## Texto para leitura
APELAÇÃO CRIMINAL. CRIME AMBIENTAL. DANIFICAÇÃO DE VEGETAÇÃO SECUNDÁRIA EM ESTÁGIO MÉDIO DE REGENERAÇÃO DO BIOMA MATA ATLÂNTICA (ART. 38-A, CAPUT, DA LEI N. 9.605/1998). SENTENÇA CONDENATÓRIA. INSURGÊNCIA DA DEFESA. [...] PEDIDO DE CONCESSÃO DO BENEFÍCIO DA JUSTIÇA GRATUITA. MATÉRIA A SER ANALISADA PELO JUÍZO DE PRIMEIRO GRAU. NÃO CONHECIMENTO NO PONTO. [...] acerca do pedido de concessão de justiça gratuita, cito que não comporta conhecimento o pedido de concessão do benefício da justiça gratuita e, consequentemente, de isenção de despesas processuais, por se tratar de matéria cujo exame incumbe ao Juízo do primeiro grau, o qual, após a apuração do valor das custas finais, poderá averiguar a situação de hipossuficiência do apenado. Por tal razão, não conheço do apelo nessa parte". (TJSC, Apelação Criminal n. 0000259-04.2019.8.24.0125, rel. Ariovaldo Rogério Ribeiro da Silva, Primeira Câmara Criminal, j. 05-11-2020). RECURSO CONHECIDO EM PARTE E DESPROVIDO. (TJSC, Apelação Criminal n. 0000801-09.2015.8.24.0013, do Tribunal de Justiça de Santa Catarina, rel. Ana Lia Moura Lisboa Carneiro, Primeira Câmara Criminal, j. 31-03-2022).

.APELAÇÃO CRIMINAL - CRIME DE FURTO QUALIFICADO (CP, ART. 155, § 4º, I E IV) - SENTENÇA CONDENATÓRIA - RECURSO DEFENSIVO. [...] CONCESSÃO DO BENEFÍCIO DA JUSTIÇA GRATUITA - COMPETÊNCIA DO JUÍZO DE PRIMEIRO GRAU - RECURSO NÃO CONHECIDO NO PONTO. A condição de hipossuficiente do apenado deve ser examinada pelo juízo a quo, quando da apuração das custas finais. RECURSO PARCIALMENTE CONHECIDO E PROVIDO EM PARTE. (TJSC, Apelação Criminal n. 0004557-49.2018.8.24.0036, do Tribunal de Justiça de Santa Catarina, rel. Luiz Antônio Zanini Fornerolli, Quarta Câmara Criminal, j. 31-03-2022).

Desta forma, vislumbra-se que o momento oportuno para a verificação da alegada hipossuficiência se dá após a apuração do valor das custas, a cargo do juízo da condenação, que ocorre somente após o trânsito em julgado, não podendo ser analisado o pedido antes desta fase.

2. Mérito

Pugna o apelante por sua absolvição, sob argumento de inexistência de provas suficientes para decreto condenatório e com base na aplicação do princípio in dubio pro reo.

Razão não lhe assiste.

## Dados extraídos
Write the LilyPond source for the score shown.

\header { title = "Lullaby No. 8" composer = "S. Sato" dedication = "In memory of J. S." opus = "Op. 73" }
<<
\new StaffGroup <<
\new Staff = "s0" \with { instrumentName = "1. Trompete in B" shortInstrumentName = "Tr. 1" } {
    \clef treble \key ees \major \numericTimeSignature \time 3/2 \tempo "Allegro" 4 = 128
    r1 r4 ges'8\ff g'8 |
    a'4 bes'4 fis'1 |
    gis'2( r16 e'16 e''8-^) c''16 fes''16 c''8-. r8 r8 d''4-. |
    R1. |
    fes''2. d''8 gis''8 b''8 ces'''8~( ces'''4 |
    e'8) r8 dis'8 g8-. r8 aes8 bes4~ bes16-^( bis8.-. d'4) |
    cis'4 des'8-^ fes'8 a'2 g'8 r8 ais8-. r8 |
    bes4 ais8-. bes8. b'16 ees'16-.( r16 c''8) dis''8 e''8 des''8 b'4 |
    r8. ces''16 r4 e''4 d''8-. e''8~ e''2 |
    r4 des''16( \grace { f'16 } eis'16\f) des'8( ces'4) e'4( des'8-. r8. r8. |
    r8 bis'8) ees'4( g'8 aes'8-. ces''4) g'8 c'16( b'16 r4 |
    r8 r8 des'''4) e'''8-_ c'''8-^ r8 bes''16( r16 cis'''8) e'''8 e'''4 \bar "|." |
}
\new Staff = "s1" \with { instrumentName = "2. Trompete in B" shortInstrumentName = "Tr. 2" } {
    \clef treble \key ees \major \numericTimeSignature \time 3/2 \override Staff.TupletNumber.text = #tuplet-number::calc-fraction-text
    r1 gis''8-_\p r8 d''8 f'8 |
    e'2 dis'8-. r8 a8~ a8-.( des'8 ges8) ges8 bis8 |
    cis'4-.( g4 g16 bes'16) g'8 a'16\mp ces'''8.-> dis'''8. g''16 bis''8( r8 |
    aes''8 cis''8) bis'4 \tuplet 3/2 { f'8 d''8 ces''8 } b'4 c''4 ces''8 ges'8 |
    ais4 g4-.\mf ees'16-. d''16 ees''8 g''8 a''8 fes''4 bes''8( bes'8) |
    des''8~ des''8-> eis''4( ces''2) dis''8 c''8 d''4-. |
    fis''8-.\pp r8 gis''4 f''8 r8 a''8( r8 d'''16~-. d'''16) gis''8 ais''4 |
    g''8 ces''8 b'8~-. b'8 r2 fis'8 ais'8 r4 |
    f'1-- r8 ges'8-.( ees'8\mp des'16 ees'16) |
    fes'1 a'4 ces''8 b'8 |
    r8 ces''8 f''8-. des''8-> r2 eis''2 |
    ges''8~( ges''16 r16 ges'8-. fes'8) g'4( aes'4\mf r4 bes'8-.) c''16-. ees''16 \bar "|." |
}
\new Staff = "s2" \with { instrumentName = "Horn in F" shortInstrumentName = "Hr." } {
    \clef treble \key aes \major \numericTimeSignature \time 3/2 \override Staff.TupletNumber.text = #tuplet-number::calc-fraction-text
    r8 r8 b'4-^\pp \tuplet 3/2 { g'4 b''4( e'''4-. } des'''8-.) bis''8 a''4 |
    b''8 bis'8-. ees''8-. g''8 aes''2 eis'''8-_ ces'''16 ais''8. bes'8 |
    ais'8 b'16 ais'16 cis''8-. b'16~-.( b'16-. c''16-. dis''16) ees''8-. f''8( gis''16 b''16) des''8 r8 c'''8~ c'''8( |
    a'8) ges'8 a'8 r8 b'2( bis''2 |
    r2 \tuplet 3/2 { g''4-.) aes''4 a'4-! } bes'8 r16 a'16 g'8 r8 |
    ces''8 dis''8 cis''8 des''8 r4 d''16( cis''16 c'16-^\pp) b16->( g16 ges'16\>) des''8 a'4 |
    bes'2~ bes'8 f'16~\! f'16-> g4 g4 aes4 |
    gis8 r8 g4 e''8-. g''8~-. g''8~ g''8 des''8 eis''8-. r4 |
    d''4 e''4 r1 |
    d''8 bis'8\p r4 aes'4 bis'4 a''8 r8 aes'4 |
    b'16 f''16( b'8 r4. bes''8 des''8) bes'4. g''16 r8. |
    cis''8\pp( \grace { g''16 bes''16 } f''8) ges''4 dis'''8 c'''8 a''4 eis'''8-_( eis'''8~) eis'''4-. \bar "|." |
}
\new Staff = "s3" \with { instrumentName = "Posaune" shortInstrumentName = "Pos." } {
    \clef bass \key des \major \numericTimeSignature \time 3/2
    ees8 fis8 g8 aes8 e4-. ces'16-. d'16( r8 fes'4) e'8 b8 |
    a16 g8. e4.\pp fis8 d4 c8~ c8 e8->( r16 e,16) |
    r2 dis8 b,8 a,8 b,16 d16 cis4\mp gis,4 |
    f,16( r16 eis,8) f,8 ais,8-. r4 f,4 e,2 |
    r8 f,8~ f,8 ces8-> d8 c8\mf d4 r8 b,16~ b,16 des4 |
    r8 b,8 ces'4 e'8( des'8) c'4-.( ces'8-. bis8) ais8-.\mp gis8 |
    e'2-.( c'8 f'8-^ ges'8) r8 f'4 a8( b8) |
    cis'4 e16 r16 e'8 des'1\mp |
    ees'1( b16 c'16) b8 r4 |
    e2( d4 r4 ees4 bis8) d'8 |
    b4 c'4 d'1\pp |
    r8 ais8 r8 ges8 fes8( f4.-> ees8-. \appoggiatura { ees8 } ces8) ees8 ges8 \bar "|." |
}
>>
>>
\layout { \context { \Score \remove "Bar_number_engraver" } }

## Objetivo
Reescreva o trecho do texto para leitura começando em "Desta forma, vislumbra-se" e seguindo até "não lhe assiste.", trocando "apelante" por "recorrente". Baseie-se somente no texto para leitura.

## Resposta do exercício
Desta forma, vislumbra-se que o momento oportuno para a verificação da alegada hipossuficiência se dá após a apuração do valor das custas, a cargo do juízo da condenação, que ocorre somente após o trânsito em julgado, não podendo ser analisado o pedido antes desta fase.

2. Mérito

Pugna o recorrente por sua absolvição, sob argumento de inexistência de provas suficientes para decreto condenatório e com base na aplicação do princípio in dubio pro reo.

Razão não lhe assiste.